An open-label, single arm, multicenter trial was conducted, with the primary end point of response rate (modified RECIST). Additional endpoints included safety, duration of response, progression-free survival, and overall survival. Patients with platinum- and erlotinib-resistant lung adenocarcinoma were eligible. Aflibercept 4.0 mg/kg intravenous every 2 weeks was administered until progression of disease or intolerable toxicity.
Ninety-eight patients were enrolled; 89 were evaluable for response. Median age was 60 years, 41% were men with Eastern Cooperative Oncology Group performance status 0/1/2 in 35/55/9% of patients. The overall response rate was 2.0%, (95% confidence interval, 0.2-7.2%). Median progression-free survival was 2.7 months, and overall was survival 6.2 months.
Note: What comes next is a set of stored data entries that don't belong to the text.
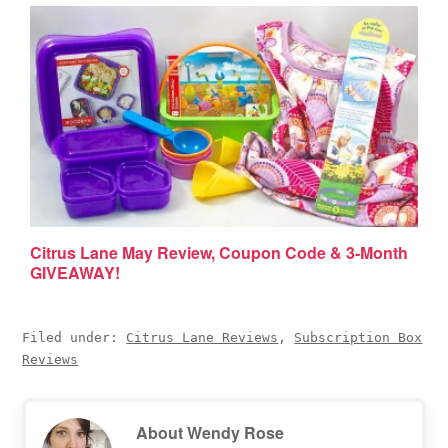
Citrus Lane May Review, Coupon Code & 3-Month
GIVEAWAY!
Filed under:
Citrus Lane Reviews
,
Subscription Box
Reviews
About
Wendy Rose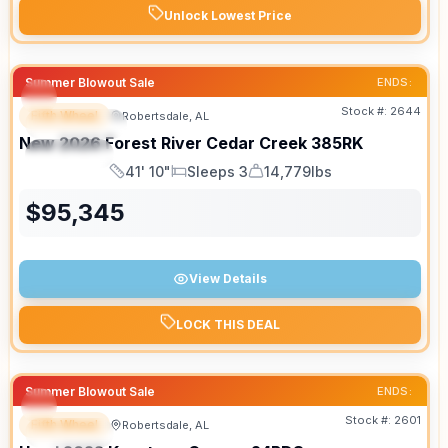
Unlock Lowest Price
Summer Blowout Sale
ENDS:
Stock #:
2644
Fifth Wheel
Robertsdale, AL
FEATURED
New
2026
Forest River
Cedar Creek
385RK
SPECIAL
41' 10"
Sleeps 3
14,779lbs
Length
Sleeps
Dry Weight
$
95,345
View Details
LOCK THIS DEAL
Summer Blowout Sale
ENDS:
Stock #:
2601
Fifth Wheel
Robertsdale, AL
SPECIAL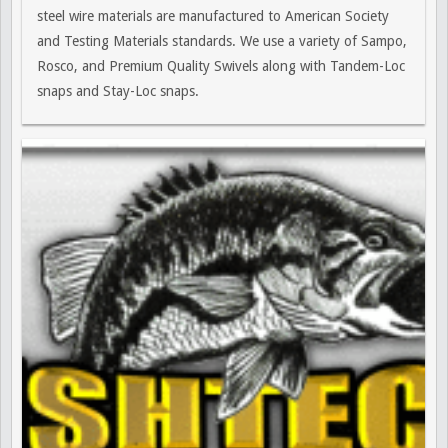
steel wire materials are manufactured to American Society
and Testing Materials standards. We use a variety of Sampo,
Rosco, and Premium Quality Swivels along with Tandem-Loc
snaps and Stay-Loc snaps.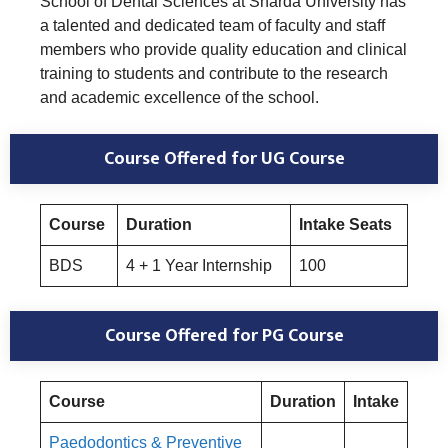
School of Dental Sciences at Sharda University has
a talented and dedicated team of faculty and staff
members who provide quality education and clinical
training to students and contribute to the research
and academic excellence of the school.
Course Offered for UG Course
Course
Duration
Intake Seats
BDS
4 + 1 Year Internship
100
Course Offered for PG Course
Course
Duration
Intake
Paedodontics & Preventive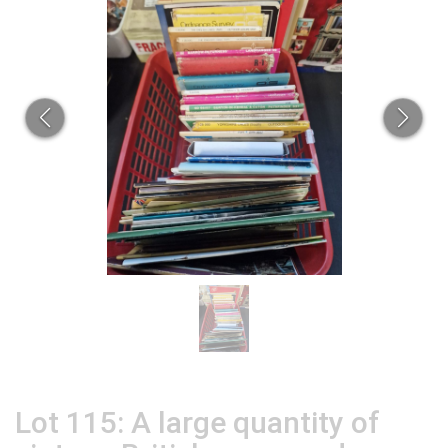
Lot 115: A large quantity of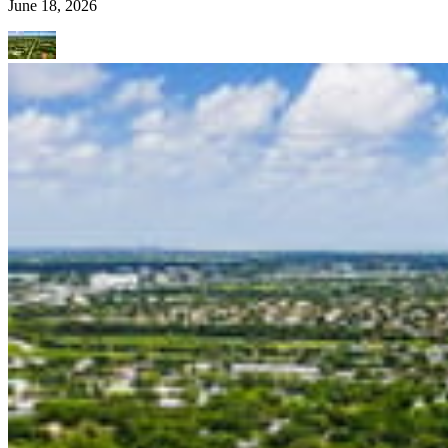
June 18, 2026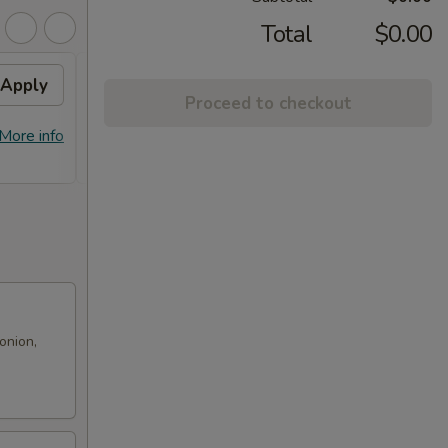
Total
$0.00
Apply
Free! Chicken Broccoli w/
Apply
Proceed to checkout
Order $70 or more.
Free! Chicken Broccoli w/ Order $70
More info
More info
or More. Coupon Code:
Freeckbroccoli
onion,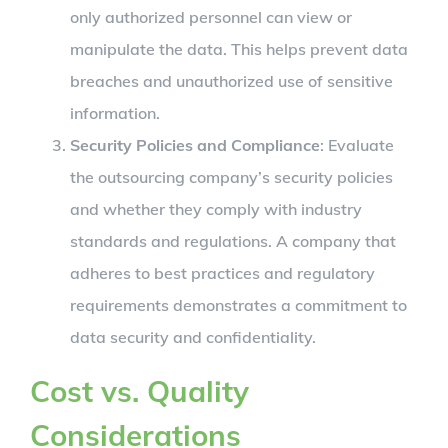
only authorized personnel can view or
manipulate the data. This helps prevent data
breaches and unauthorized use of sensitive
information.
Security Policies and Compliance
: Evaluate
the outsourcing company’s security policies
and whether they comply with industry
standards and regulations. A company that
adheres to best practices and regulatory
requirements demonstrates a commitment to
data security and confidentiality.
Cost vs. Quality
Considerations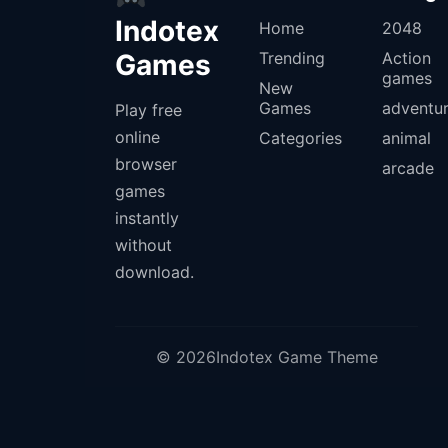
Indotex
Home
2048
Games
Trending
Action
games
New
Games
adventu
Play free
online
Categories
animal
browser
arcade
games
instantly
without
download.
© 2026Indotex Game Theme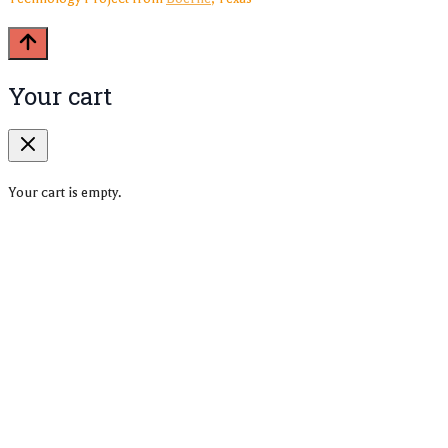
Your cart
Your cart is empty.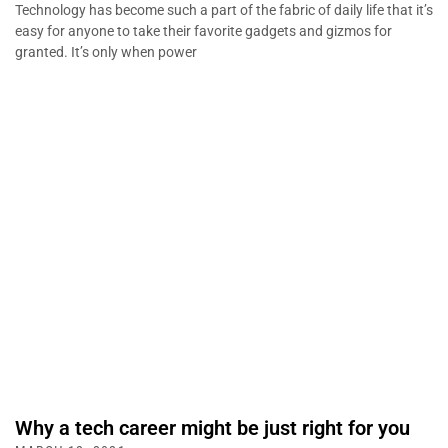
Technology has become such a part of the fabric of daily life that it’s
easy for anyone to take their favorite gadgets and gizmos for
granted. It’s only when power
Why a tech career might be just right for you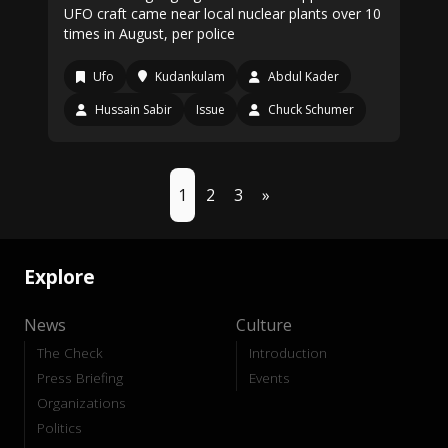
UFO craft came near local nuclear plants over 10
times in August, per police
Ufo
Kudankulam
Abdul Kader
Hussain Sabir
Issue
Chuck Schumer
1
2
3
»
Explore
News
Culture
The Check
Introduction
Press Briefing
Events
Organizations
Politics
Six- and 12-month survival rates were 54 and 29%, respectively. A median of four cycles was administered (range 1-22). Common grade 3/4 toxicities included dyspnea (21%), hypertension (23%), and proteinuria (10%). Two cases of grade 5 hemoptysis were reported, and one case each of tracheoesophageal fistula, decreased cardiac ejection fraction, cerebral ischemia, and reversible posterior leukoencephalopathy.
Aflibercept has minor single agent activity in heavily pretreated lung adenocarcinoma, and is well tolerated, with no unexpected toxicities. Further studies evaluating aflibercept in lung cancer, in combination with chemotherapy and other targeted therapies, are ongoing.